=== Problem to solve ===
Reproduce the lines below word for word, leaving out the pictures.

=== Input data ===
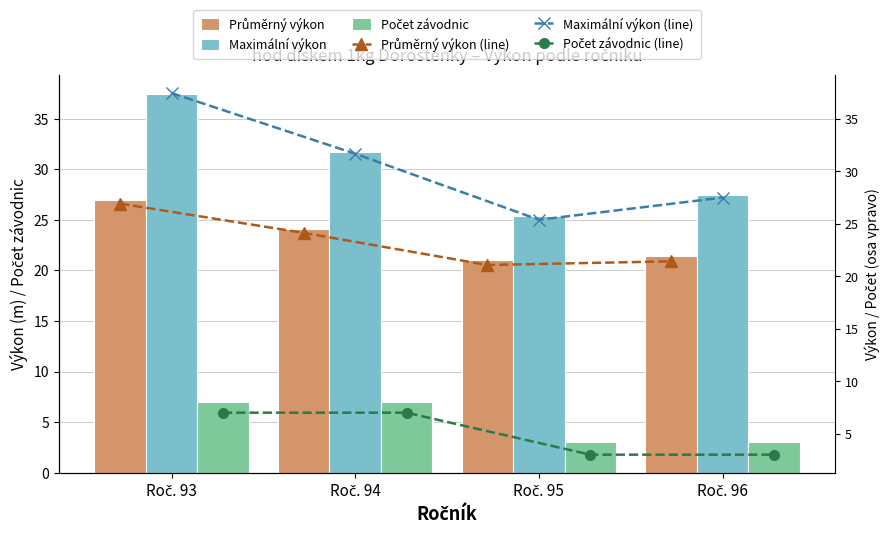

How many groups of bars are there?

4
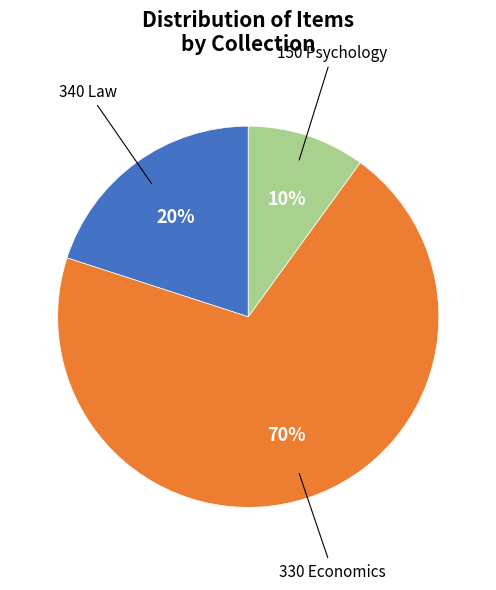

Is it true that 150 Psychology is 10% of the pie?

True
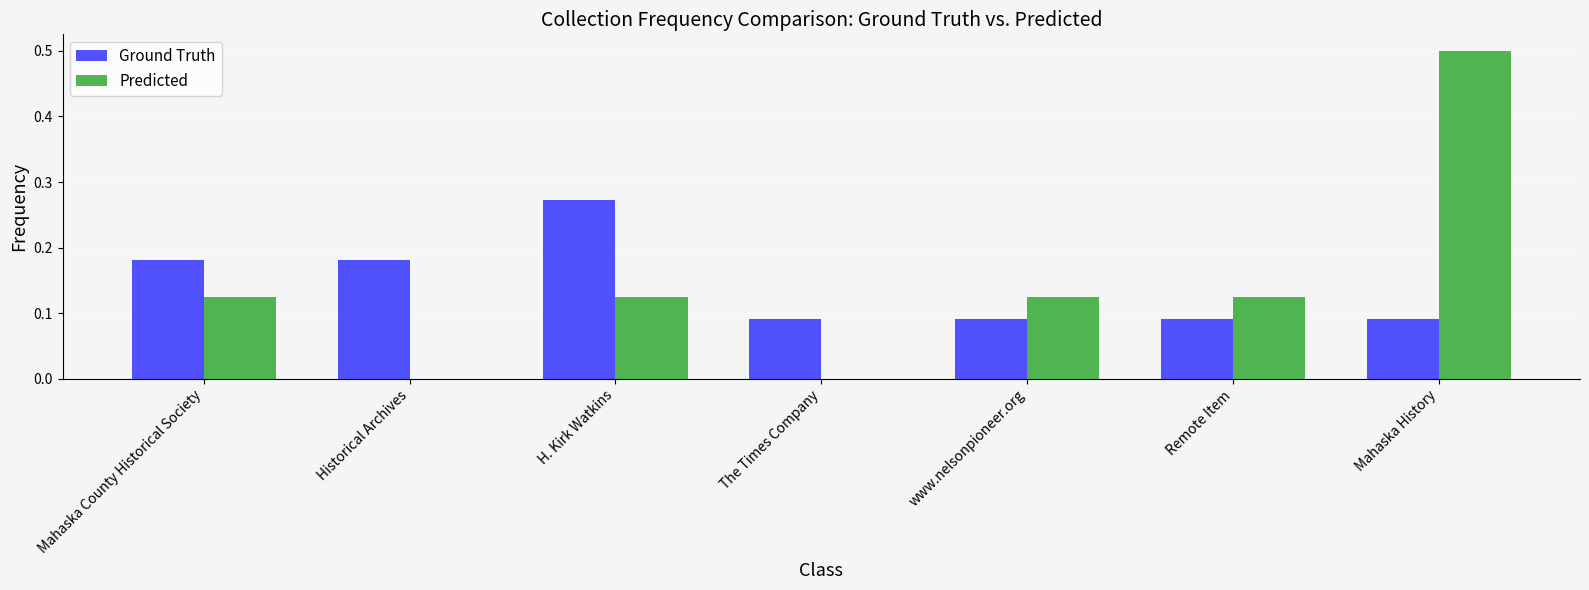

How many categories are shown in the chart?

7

=== Answer box ===
How many groups of bars are there?

4

Is it true that 150 Psychology is 10% of the pie?

True

How many categories are shown in the chart?

7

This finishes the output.